As Nick Cave continues to address the big topics through his Red Hand Files, the Aussie singer has shared his thoughts on mercy and cancel culture.
The Red Hand Files have been a source of joy and understanding during the lockdown as Cave continues to answer the questions put to him by his fans. But this subject matter has a habit of blowing up in people’s faces.
Not so much for Cave though who tackles the subject with a heavy dose of humility and a side order of understanding. On the subject of mercy, Cave writes that it: “Allows us the ability to engage openly in free-ranging conversation — an expansion of collective discovery toward a common good. If mercy is our guide we have a safety net of mutual consideration, and we can, to quote Oscar Wilde, ‘play gracefully with ideas.’”
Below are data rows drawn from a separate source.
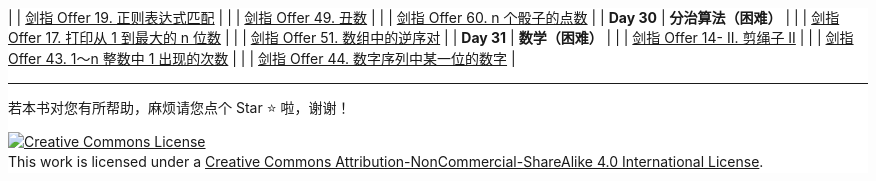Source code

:|            | [剑指 Offer 19. 正则表达式匹配](https://leetcode-cn.com/leetbook/read/illustration-of-algorithm/9a1ypc/) |
|            | [剑指 Offer 49. 丑数](https://leetcode-cn.com/leetbook/read/illustration-of-algorithm/9h3im5/) |
|            | [剑指 Offer 60. n 个骰子的点数](https://leetcode-cn.com/leetbook/read/illustration-of-algorithm/ozzl1r/) |
| **Day 30** | **分治算法（困难）**                                         |
|            | [剑指 Offer 17. 打印从 1 到最大的 n 位数](https://leetcode-cn.com/leetbook/read/illustration-of-algorithm/594wfg/) |
|            | [剑指 Offer 51. 数组中的逆序对](https://leetcode-cn.com/leetbook/read/illustration-of-algorithm/o58jfs/) |
| **Day 31** | **数学（困难）**                                             |
|            | [剑指 Offer 14- II. 剪绳子 II](https://leetcode-cn.com/leetbook/read/illustration-of-algorithm/5vcapc/) |
|            | [剑指 Offer 43. 1～n 整数中 1 出现的次数](https://leetcode-cn.com/leetbook/read/illustration-of-algorithm/572jxs/) |
|            | [剑指 Offer 44. 数字序列中某一位的数字](https://leetcode-cn.com/leetbook/read/illustration-of-algorithm/57vzfh/) |

---

若本书对您有所帮助，麻烦请您点个 Star :star: 啦，谢谢！

<a rel="license" href="http://creativecommons.org/licenses/by-nc-sa/4.0/"><img alt="Creative Commons License" style="border-width:0" src="https://i.creativecommons.org/l/by-nc-sa/4.0/88x31.png" /></a><br />This work is licensed under a <a rel="license" href="http://creativecommons.org/licenses/by-nc-sa/4.0/">Creative Commons Attribution-NonCommercial-ShareAlike 4.0 International License</a>.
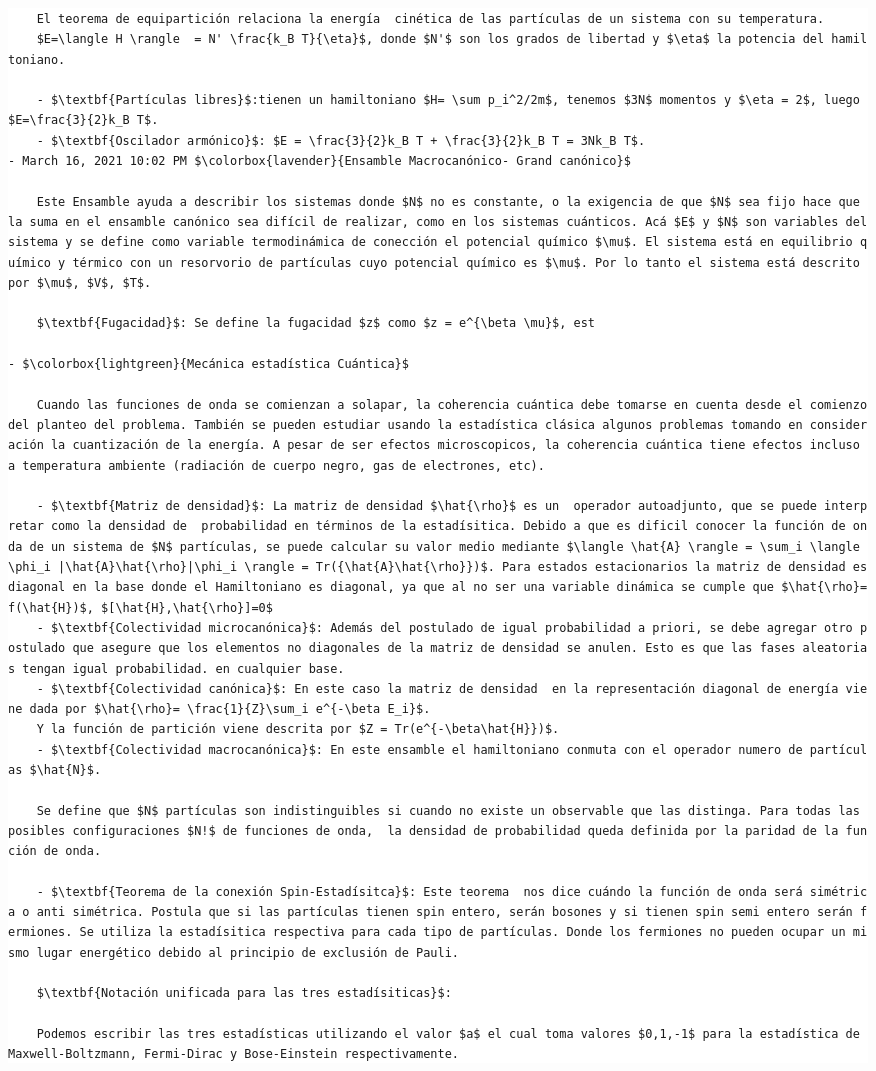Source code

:         El teorema de equipartición relaciona la energía  cinética de las partículas de un sistema con su temperatura.
        $E=\langle H \rangle  = N' \frac{k_B T}{\eta}$, donde $N'$ son los grados de libertad y $\eta$ la potencia del hamiltoniano.
        
        - $\textbf{Partículas libres}$:tienen un hamiltoniano $H= \sum p_i^2/2m$, tenemos $3N$ momentos y $\eta = 2$, luego $E=\frac{3}{2}k_B T$.
        - $\textbf{Oscilador armónico}$: $E = \frac{3}{2}k_B T + \frac{3}{2}k_B T = 3Nk_B T$.
    - March 16, 2021 10:02 PM $\colorbox{lavender}{Ensamble Macrocanónico- Grand canónico}$
        
        Este Ensamble ayuda a describir los sistemas donde $N$ no es constante, o la exigencia de que $N$ sea fijo hace que la suma en el ensamble canónico sea difícil de realizar, como en los sistemas cuánticos. Acá $E$ y $N$ son variables del sistema y se define como variable termodinámica de conección el potencial químico $\mu$. El sistema está en equilibrio químico y térmico con un resorvorio de partículas cuyo potencial químico es $\mu$. Por lo tanto el sistema está descrito por $\mu$, $V$, $T$.
        
        $\textbf{Fugacidad}$: Se define la fugacidad $z$ como $z = e^{\beta \mu}$, est
        
    - $\colorbox{lightgreen}{Mecánica estadística Cuántica}$
        
        Cuando las funciones de onda se comienzan a solapar, la coherencia cuántica debe tomarse en cuenta desde el comienzo del planteo del problema. También se pueden estudiar usando la estadística clásica algunos problemas tomando en consideración la cuantización de la energía. A pesar de ser efectos microscopicos, la coherencia cuántica tiene efectos incluso a temperatura ambiente (radiación de cuerpo negro, gas de electrones, etc).
        
        - $\textbf{Matriz de densidad}$: La matriz de densidad $\hat{\rho}$ es un  operador autoadjunto, que se puede interpretar como la densidad de  probabilidad en términos de la estadísitica. Debido a que es dificil conocer la función de onda de un sistema de $N$ partículas, se puede calcular su valor medio mediante $\langle \hat{A} \rangle = \sum_i \langle \phi_i |\hat{A}\hat{\rho}|\phi_i \rangle = Tr({\hat{A}\hat{\rho}})$. Para estados estacionarios la matriz de densidad es diagonal en la base donde el Hamiltoniano es diagonal, ya que al no ser una variable dinámica se cumple que $\hat{\rho}=f(\hat{H})$, $[\hat{H},\hat{\rho}]=0$
        - $\textbf{Colectividad microcanónica}$: Además del postulado de igual probabilidad a priori, se debe agregar otro postulado que asegure que los elementos no diagonales de la matriz de densidad se anulen. Esto es que las fases aleatorias tengan igual probabilidad. en cualquier base.
        - $\textbf{Colectividad canónica}$: En este caso la matriz de densidad  en la representación diagonal de energía viene dada por $\hat{\rho}= \frac{1}{Z}\sum_i e^{-\beta E_i}$.
        Y la función de partición viene descrita por $Z = Tr(e^{-\beta\hat{H}})$.
        - $\textbf{Colectividad macrocanónica}$: En este ensamble el hamiltoniano conmuta con el operador numero de partículas $\hat{N}$.
        
        Se define que $N$ partículas son indistinguibles si cuando no existe un observable que las distinga. Para todas las posibles configuraciones $N!$ de funciones de onda,  la densidad de probabilidad queda definida por la paridad de la función de onda.
        
        - $\textbf{Teorema de la conexión Spin-Estadísitca}$: Este teorema  nos dice cuándo la función de onda será simétrica o anti simétrica. Postula que si las partículas tienen spin entero, serán bosones y si tienen spin semi entero serán fermiones. Se utiliza la estadísitica respectiva para cada tipo de partículas. Donde los fermiones no pueden ocupar un mismo lugar energético debido al principio de exclusión de Pauli.
        
        $\textbf{Notación unificada para las tres estadísiticas}$:
        
        Podemos escribir las tres estadísticas utilizando el valor $a$ el cual toma valores $0,1,-1$ para la estadística de Maxwell-Boltzmann, Fermi-Dirac y Bose-Einstein respectivamente.
        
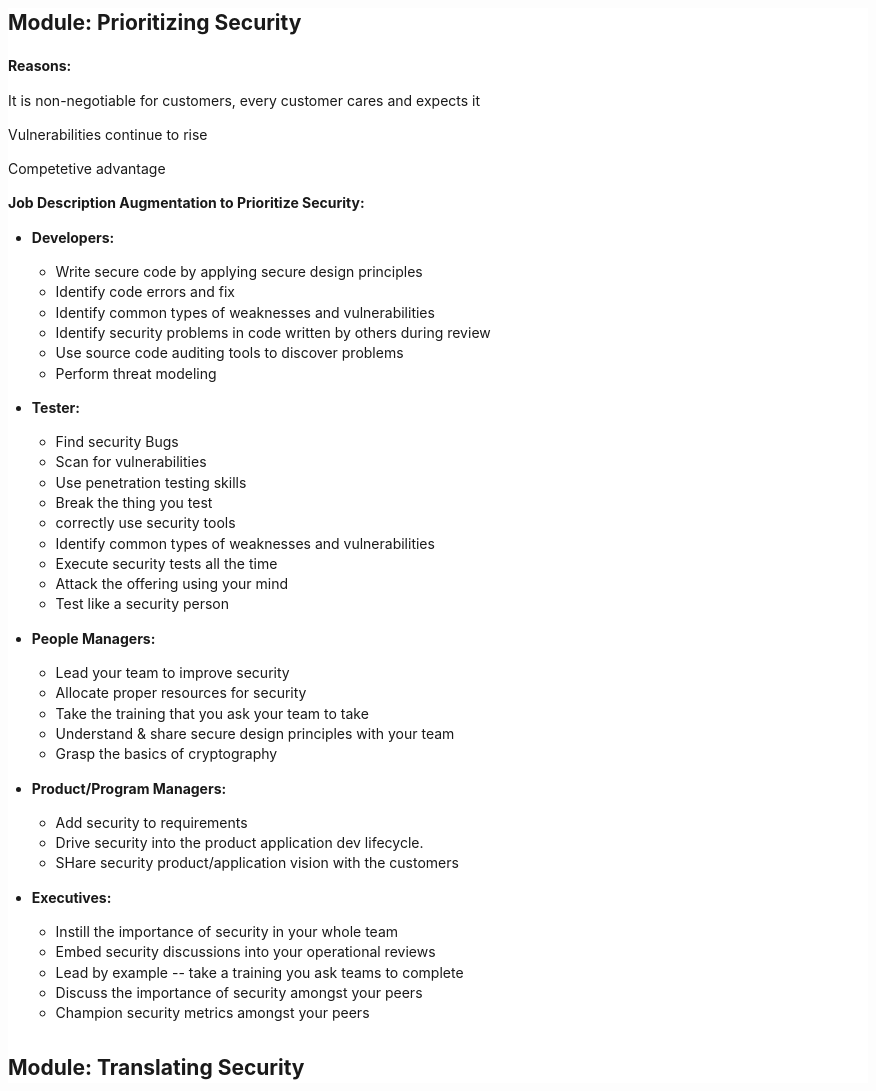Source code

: 
## Module: Prioritizing Security

**Reasons:**
  
  It is non-negotiable for customers, every customer cares and expects it
  
  Vulnerabilities continue to rise
  
  Competetive advantage

__Job Description Augmentation to Prioritize Security:__

- **Developers:**
  - Write secure code by applying secure design principles
  - Identify code errors and fix
  - Identify common types of weaknesses and vulnerabilities
  - Identify security problems in code written by others during review
  - Use source code auditing tools to discover problems
  - Perform threat modeling


- **Tester:**
  - Find security Bugs
  - Scan for vulnerabilities
  - Use penetration testing skills
  - Break the thing you test
  - correctly use security tools
  - Identify common types of weaknesses and vulnerabilities
  - Execute security tests all the time
  - Attack the offering using your mind
  - Test like a security person

- **People Managers:**
  - Lead your team to improve security
  - Allocate proper resources for security
  - Take the training that you ask your team to take
  - Understand & share secure design principles with your team
  - Grasp the basics of cryptography


- **Product/Program Managers:**
  - Add security to requirements
  - Drive security into the product application dev lifecycle.
  - SHare security product/application vision with the customers

- **Executives:**
  - Instill the importance of security in your whole team
  - Embed security discussions into your operational reviews
  - Lead by example -- take a training you ask teams to complete
  - Discuss the importance of security amongst your peers
  - Champion security metrics amongst your peers


## Module: Translating Security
He goes on to refer to mercy as a human trait that should be matured and nurtured while suggesting cancer culture is its “antithesis” and then called it “the unhappiest religion in the world.”
“Cancel culture’s refusal to engage with uncomfortable ideas has an asphyxiating effect on the creative soul of a society,” writes Cave. “Compassion is the primary experience — the heart event — out of which emerges the genius and generosity of the imagination. Creativity is an act of love that can knock up against our most foundational beliefs, and in doing so brings forth fresh ways of seeing the world. This is both the function and glory of art and ideas.
“A force that finds its meaning in the cancellation of these difficult ideas hampers the creative spirit of a society and strikes at the complex and diverse nature of its culture.”
While Cave did acknowledge the pressures of lockdown and referred to society as being “in transition” he also questioned what the necessary steps were to create a more equal society. It’s not a question many of us have the answer to.